__文書の抜粋__.
* * *

少し知っておくと役に立つかもしれない、こころに関するおはなしです。目に見えないものであるけれど、わたしたちの心は日々ゆらぎ、動いています。そんなときに思い出してもらえたら、ちょっと楽になるかもしれない内容をお届けします。

ピッタリは見つかる? 変わる?

2021/03/05

 

マスク着用や手指の消毒、外出自粛などを伴う生活も、とうとう一年になりました。

 

感染予防策が身に着いた私たちでも、長引く流行によるストレスには、慣れることが難しいようです。

 

こうした社会状況を受け、テレビや書籍では、自粛などへのストレス対策が頻繁に取り上げられるようになりました。

 

目標を決めて自分にご褒美をあげる、日記などで気持ちを書き出す、瞑想をするなど、いろいろ提案されています。

 

そのような中で、最近は「どれが一番良いのですか?」という質問や、「やってみたけれどスッキリしない」といった相談を受けることも増えました。

* * *

__掲載データ__.
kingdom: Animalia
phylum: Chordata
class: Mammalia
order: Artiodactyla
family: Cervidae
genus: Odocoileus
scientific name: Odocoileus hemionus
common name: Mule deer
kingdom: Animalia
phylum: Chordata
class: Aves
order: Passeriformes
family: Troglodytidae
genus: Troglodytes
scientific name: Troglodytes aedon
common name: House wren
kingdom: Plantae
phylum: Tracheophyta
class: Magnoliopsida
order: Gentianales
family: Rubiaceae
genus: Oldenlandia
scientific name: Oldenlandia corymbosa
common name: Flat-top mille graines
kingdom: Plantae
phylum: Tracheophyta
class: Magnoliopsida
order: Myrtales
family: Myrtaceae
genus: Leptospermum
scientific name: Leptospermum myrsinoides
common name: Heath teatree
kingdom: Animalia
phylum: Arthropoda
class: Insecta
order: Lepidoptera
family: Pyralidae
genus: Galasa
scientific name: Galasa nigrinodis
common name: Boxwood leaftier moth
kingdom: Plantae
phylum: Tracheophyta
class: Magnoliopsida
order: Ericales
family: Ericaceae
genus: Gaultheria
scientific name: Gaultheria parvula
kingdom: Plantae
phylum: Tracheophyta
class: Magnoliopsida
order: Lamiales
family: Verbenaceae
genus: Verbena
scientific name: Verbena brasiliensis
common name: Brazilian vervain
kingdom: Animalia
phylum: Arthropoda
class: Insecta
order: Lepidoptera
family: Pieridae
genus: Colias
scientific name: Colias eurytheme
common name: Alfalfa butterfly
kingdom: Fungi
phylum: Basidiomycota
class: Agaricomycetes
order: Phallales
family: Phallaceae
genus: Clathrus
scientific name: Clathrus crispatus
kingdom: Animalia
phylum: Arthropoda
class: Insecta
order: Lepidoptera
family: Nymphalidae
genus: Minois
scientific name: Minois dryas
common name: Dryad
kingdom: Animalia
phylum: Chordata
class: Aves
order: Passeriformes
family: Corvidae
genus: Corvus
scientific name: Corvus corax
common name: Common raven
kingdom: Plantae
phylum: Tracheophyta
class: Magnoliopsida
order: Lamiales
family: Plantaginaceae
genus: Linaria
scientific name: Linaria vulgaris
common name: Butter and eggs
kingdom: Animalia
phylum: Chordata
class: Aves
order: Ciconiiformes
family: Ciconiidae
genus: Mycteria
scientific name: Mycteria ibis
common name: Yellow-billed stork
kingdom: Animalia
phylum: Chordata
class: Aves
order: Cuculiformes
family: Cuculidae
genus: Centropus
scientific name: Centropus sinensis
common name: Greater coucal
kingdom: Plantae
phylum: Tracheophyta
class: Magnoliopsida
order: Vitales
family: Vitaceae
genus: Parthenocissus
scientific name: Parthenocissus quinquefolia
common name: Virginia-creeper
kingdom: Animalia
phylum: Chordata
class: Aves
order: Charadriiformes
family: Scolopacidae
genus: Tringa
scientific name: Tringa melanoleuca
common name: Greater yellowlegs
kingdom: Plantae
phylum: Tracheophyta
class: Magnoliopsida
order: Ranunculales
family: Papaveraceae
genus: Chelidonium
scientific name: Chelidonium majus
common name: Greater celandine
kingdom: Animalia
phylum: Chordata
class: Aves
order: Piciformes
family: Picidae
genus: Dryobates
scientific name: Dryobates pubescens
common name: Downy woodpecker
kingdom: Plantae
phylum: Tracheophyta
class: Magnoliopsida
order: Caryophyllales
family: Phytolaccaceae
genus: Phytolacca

* * *

__作業課題 1__. ストレス対策についての文章のうち、「感染予防策が身に着いた私たち」から始まり「想をするなど、いろいろ提案されています。」まで続く部分を、「瞑想」を「散歩」に置き換えて書き直してください。
__作業課題 2__. ストレス対策についての文章を二文で要約してください。
__作業課題 3__. ストレス対策についての文章を、最後の文の後から書き進めてください。

__最終回答 1__.
感染予防策が身に着いた私たちでも、長引く流行によるストレスには、慣れることが難しいようです。

 

こうした社会状況を受け、テレビや書籍では、自粛などへのストレス対策が頻繁に取り上げられるようになりました。

 

目標を決めて自分にご褒美をあげる、日記などで気持ちを書き出す、散歩をするなど、いろいろ提案されています。

__最終回答 2__. マスク着用や消毒、外出自粛を伴う生活が一年になり、感染予防策が身に着いても、長引く流行によるストレスには慣れるのが難しいようです。テレビや書籍では、目標を決めて自分にご褒美をあげる、日記で気持ちを書き出す、瞑想をするといったストレス対策が取り上げられていますが、最近は「どれが一番良いのですか?」という質問や「やってみたけれどスッキリしない」という相談も増えています。

__最終回答 3__.
しかし、残念なことに『最も効果的なストレス対策法』など無いのです。私たちはそれぞれ違う好みや価値観をもっていますし、置かれている状況も異なるからです。

 

誰にでも、どんな状況にでも最善という方法は無い中で、自分自身や状況にあったものを選ぶ必要があります。

 

例えば、先のご褒美法は、手軽に実施できる点で優れています。

しかし、ストレスが軽度の場合はこれだけで解消できますが、重度であれば難しくなります。

 

日記法も、一人で取り組め、人によっては気づきやカタルシスを得られますが、書くことが苦手な人は、問題の焦点が合わず、効果は期待できません。また、一人で書いているうちにネガティブすぎる考えに陥り、現実とかけ離れた結論に至る危険性も孕んでいます。

 

その点、誰かと話す場合は、相手がいることで、行き過ぎた考えに至る危険性は低く、一人で抱えきれないストレスも共感によって緩和されたり、考え方の新しい枠組みが生まれたりします。しかし、コミュニケーションが苦手な人は、逆にストレスになることもあるでしょう。

 

このように、いずれの方法にも一長一短があるため、自分に合うと思う方法を試してみて、合わなかったら別の方法を探ってみることが必要です。

 

また、たとえ一旦は合わなかった方法でも、時間が経てばストレス状況が変わり、合うようになるかもしれません。

 

逆に、状態の変化によって同じ方法がずっと最善とも限りません。柔軟な姿勢で、たくさんある対処法からその時の自分に合うものを見つけていけると良いですね。

 

 

 

坂田 真穂(さかた まほ)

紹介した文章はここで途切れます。